Text provided:

Consider a binomial experiment with 15 trials and probability 0.45 of success on

Step 1
Solution: It is given here that a random variable say x follows the binomial distribution with parameters ${\displaystyle n=15\text{and}p=0.45}$
The binomial probability function is:
${\displaystyle P(X=x)=\frac{n!}{(n-x)!x!}{p}^x{(1-p)}^{n-x};x=0,1,2,..,n}$
Step 2
(a) Use the binomial distribution to find the probability of exactly 10 successes.
Answer: It is required to find:
${\displaystyle P(x=10)}$
Using the binomial distribution function:
${\displaystyle P(x=10)=\frac{15!}{(15-10)!10!}{0.45}^{10}{(1-0.45)}^{15-10}}$
${\displaystyle =3003\times 0.000340506\times 0.050328438}$
${\displaystyle =0.051}$
Therefore, the probability of exactly 10 successes is 0.051
Step 3
(b) Use the normal distribution to approximate the probability of exactly 10 successes.

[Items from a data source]
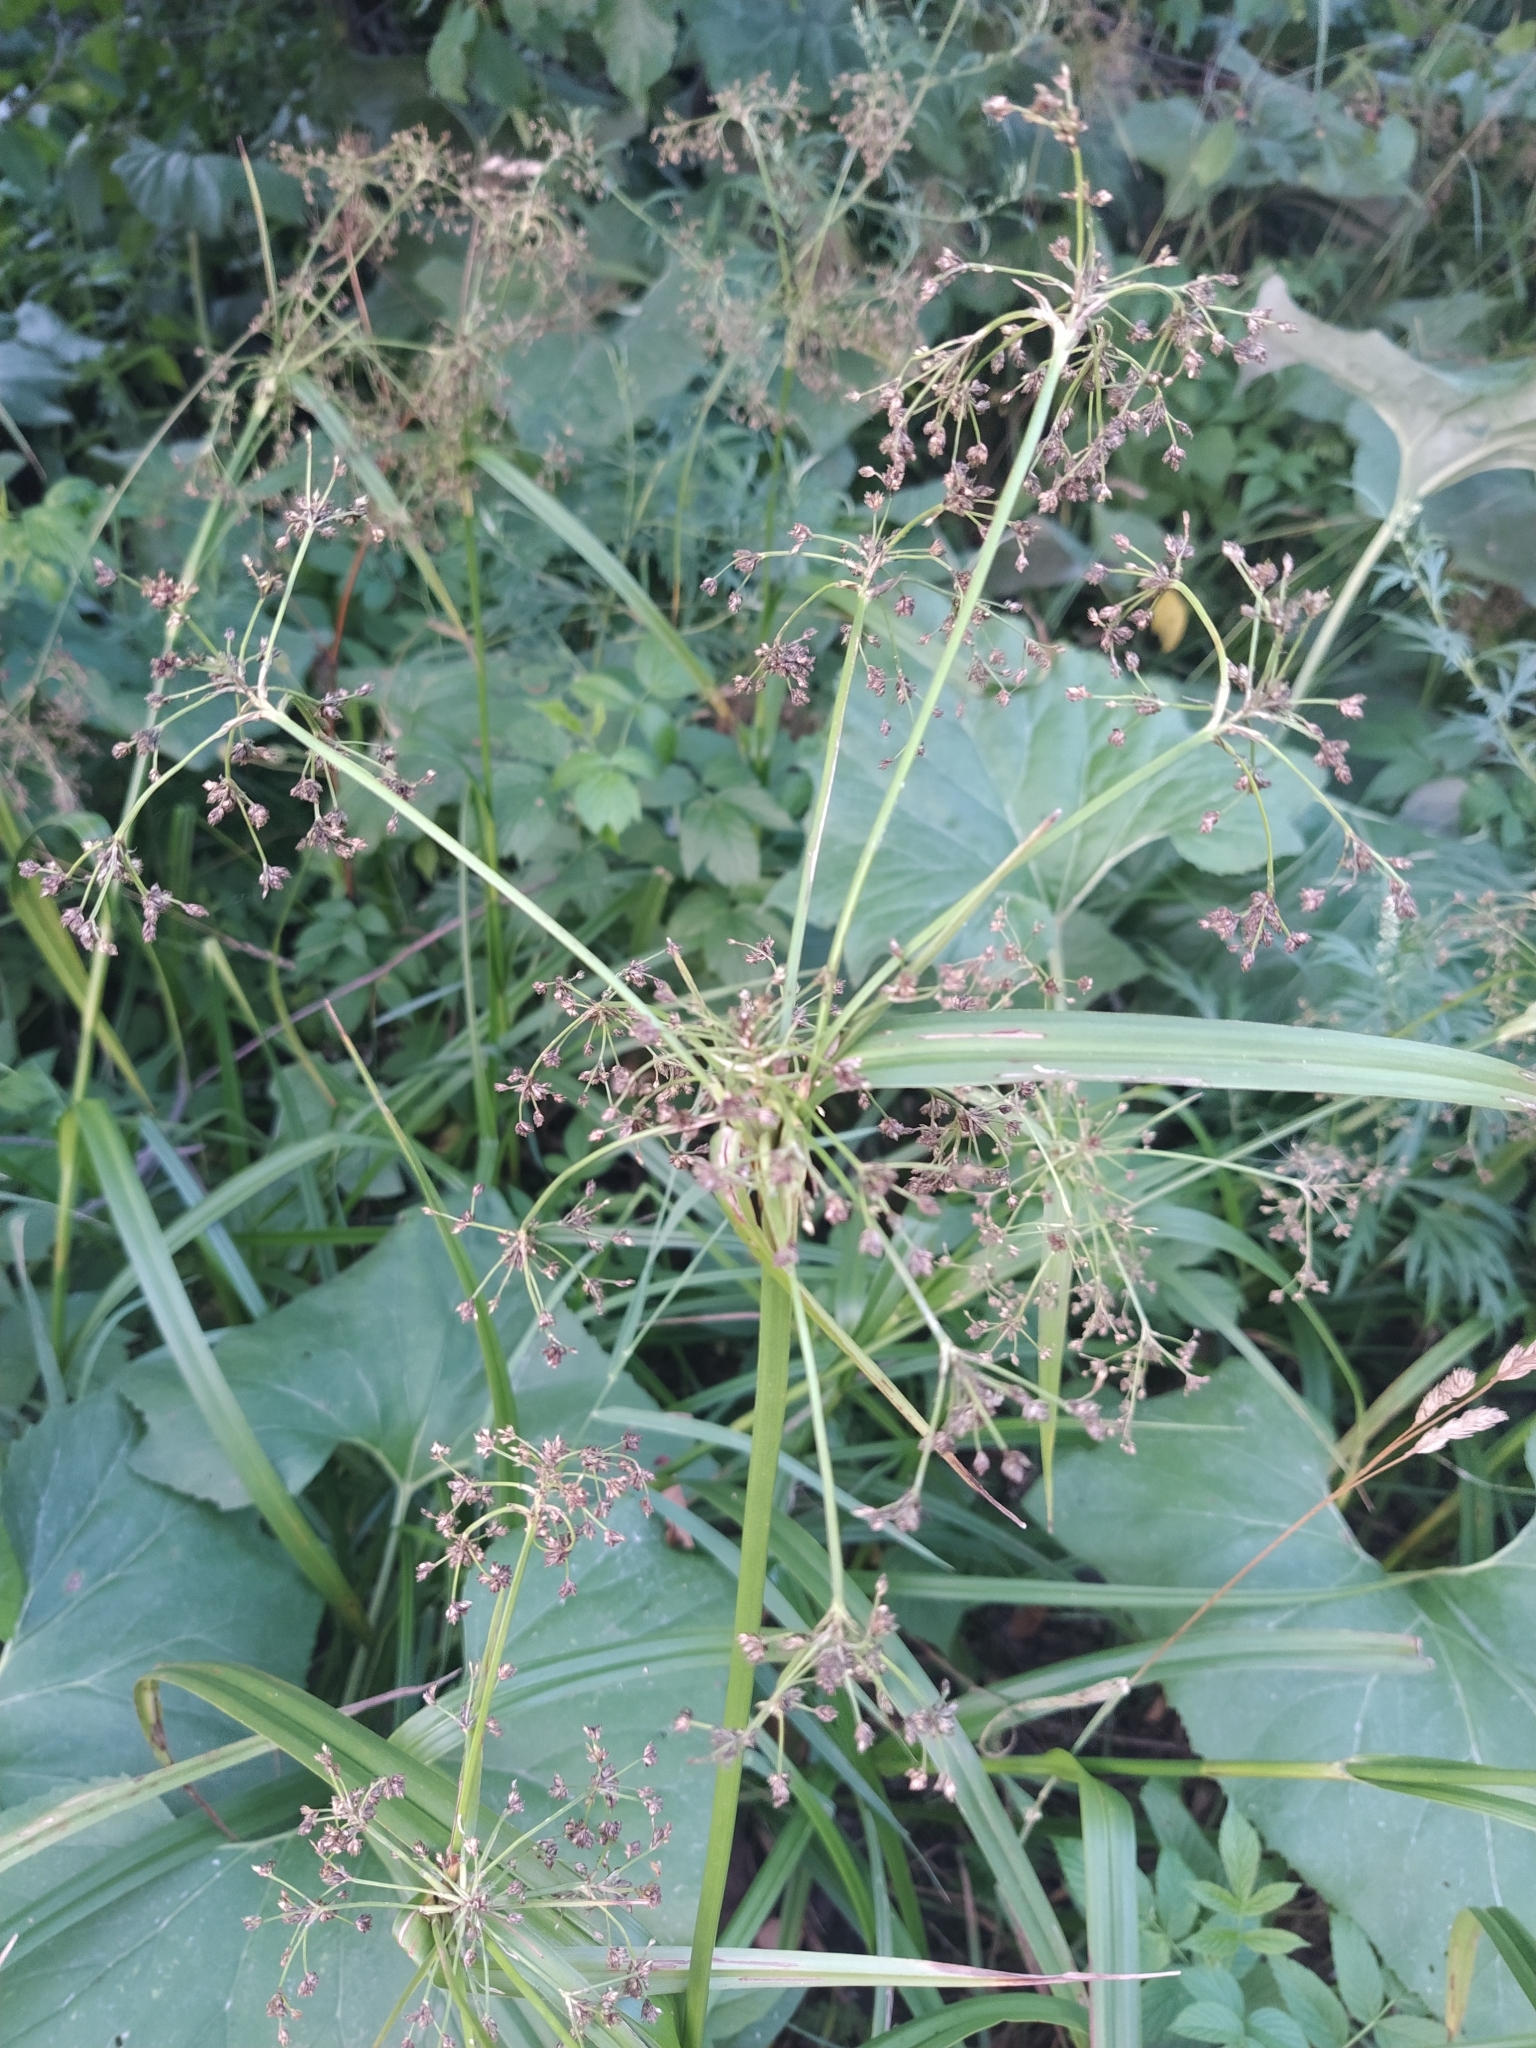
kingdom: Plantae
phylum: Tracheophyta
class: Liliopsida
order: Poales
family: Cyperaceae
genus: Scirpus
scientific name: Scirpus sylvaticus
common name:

What the task asks: In the binomial probability solution, what value does the binomial distribution give for the probability of exactly 10 successes?

Solution to the exercise: 0.051